„Die Leistungsdichte beim Frauen Skispringen ist zu niedrig, die Qualität des Springens ist noch nicht im breiten Feld angekommen, das ist doch kein richtiges Skispringen…“ – weil es Frauen sind!? Die Skisprung-Damen haben (noch) mit vielen Vorurteilen zu kämpfen. Unsere Skisprung-Damen stehen nach dieser Saison wieder einmal zwischen Medien, die neue Wettkampfformate für Frauen begrüßen und Platzhirschen aus der Männer-Ecke, die ihnen den Sport erschweren. Was von all dem ist berechtigte Kritik, was ist neu und was muss neu gelernt werden?
Änderungen im Weltcup sind nötig, um die Disziplin auch bei den Frauen attraktiver zu machen
Die Nordische Ski-WM in Oberstdorf ist vorüber und wohl kaum ein Massenmedium hat nicht darüber berichtet, dass zum ersten Mal eine Entscheidung von der Großschanze auch bei den Skispringerinnen fiel. Allgemeiner Tenor der Berichterstattung: Die Gleichberechtigung zwischen auf den Schanzen ist wieder einen Schritt vorangekommen. Das stimmt! Aber wie sieht es insgesamt mit der Chancengleichheit zwischen dem so genannten „starken“ und dem „schönen“ Geschlecht im Skispringen aus? Ein genauerer Blick verrät – es klaffen noch erhebliche Lücken.
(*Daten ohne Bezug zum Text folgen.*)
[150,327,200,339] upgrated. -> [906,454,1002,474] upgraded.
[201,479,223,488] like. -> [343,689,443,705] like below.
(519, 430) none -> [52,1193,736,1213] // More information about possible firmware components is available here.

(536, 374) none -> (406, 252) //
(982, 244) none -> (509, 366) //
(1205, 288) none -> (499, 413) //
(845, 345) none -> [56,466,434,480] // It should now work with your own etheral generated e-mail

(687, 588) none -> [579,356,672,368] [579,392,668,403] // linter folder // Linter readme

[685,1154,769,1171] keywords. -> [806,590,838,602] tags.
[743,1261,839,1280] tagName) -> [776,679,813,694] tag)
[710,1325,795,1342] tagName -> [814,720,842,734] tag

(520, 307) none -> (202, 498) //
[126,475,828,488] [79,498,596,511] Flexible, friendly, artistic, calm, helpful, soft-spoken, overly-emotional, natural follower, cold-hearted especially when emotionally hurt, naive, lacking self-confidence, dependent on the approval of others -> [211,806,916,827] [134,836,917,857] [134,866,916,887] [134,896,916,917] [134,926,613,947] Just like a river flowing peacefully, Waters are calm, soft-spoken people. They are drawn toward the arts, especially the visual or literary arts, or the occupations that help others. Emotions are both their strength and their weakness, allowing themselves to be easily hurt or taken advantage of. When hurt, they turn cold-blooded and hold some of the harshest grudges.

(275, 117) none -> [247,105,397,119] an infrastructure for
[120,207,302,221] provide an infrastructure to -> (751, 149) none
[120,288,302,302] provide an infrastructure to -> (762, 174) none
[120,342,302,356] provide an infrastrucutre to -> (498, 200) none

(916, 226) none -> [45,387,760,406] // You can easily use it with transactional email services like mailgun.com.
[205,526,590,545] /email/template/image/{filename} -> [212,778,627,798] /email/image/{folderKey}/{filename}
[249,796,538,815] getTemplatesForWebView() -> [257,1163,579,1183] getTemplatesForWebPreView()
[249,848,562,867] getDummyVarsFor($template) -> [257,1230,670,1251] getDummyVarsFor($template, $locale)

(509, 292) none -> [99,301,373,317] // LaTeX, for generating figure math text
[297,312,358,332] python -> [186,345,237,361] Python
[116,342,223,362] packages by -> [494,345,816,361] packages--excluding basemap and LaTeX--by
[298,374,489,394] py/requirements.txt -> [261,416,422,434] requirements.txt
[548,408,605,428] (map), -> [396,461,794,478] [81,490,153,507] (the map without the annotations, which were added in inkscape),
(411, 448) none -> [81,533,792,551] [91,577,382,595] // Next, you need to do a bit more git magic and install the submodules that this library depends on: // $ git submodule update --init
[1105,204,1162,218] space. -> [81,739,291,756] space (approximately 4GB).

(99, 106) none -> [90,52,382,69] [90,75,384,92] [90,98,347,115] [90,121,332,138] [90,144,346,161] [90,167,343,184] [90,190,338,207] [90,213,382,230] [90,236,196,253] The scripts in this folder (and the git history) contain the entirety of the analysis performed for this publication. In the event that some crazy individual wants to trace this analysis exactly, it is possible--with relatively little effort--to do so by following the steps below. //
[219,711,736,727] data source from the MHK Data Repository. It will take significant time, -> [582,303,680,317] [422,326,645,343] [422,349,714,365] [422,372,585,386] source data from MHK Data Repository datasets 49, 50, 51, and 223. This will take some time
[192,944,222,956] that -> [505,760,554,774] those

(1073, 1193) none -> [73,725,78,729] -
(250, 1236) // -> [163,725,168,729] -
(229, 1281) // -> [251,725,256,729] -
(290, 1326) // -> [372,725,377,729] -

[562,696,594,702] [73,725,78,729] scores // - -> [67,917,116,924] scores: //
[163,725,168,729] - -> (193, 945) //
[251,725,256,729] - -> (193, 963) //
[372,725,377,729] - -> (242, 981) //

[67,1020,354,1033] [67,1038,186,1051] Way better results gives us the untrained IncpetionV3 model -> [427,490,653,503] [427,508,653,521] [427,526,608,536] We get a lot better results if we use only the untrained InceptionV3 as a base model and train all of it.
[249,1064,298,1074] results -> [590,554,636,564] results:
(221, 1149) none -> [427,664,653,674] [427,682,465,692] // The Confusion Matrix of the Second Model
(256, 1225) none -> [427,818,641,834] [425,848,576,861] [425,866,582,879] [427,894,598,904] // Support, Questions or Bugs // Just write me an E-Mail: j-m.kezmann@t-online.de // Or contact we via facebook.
Premiumsportart nur für Männer?
Skispringen wird gemeinhin als die Premium-Disziplin des Nordischen Skisports bezeichnet. Als Begründung für diese These werden Zuschauerzuspruch, Marketingmöglichkeiten und Preisgelder herangezogen, auf die spektakulären Momente des Springes verwiesen, die Königsdisziplin Skifliegen ins Feld geführt. Das alles sind nicht von der Hand zu weisende Argumente. Sie gelten aber eigentlich ausschließlich für die Männerwettbewerbe. Schaut man auf diese Saison, fällt auf, dass – abgesehen von der RAW-Air – nahezu alle Bewerbe, die Corona-bedingt auszufallen drohten, problemlos ersetzt werden konnten. Der ohnehin sehr eng getaktete Weltcup-Kalender wies kaum Lücken auf.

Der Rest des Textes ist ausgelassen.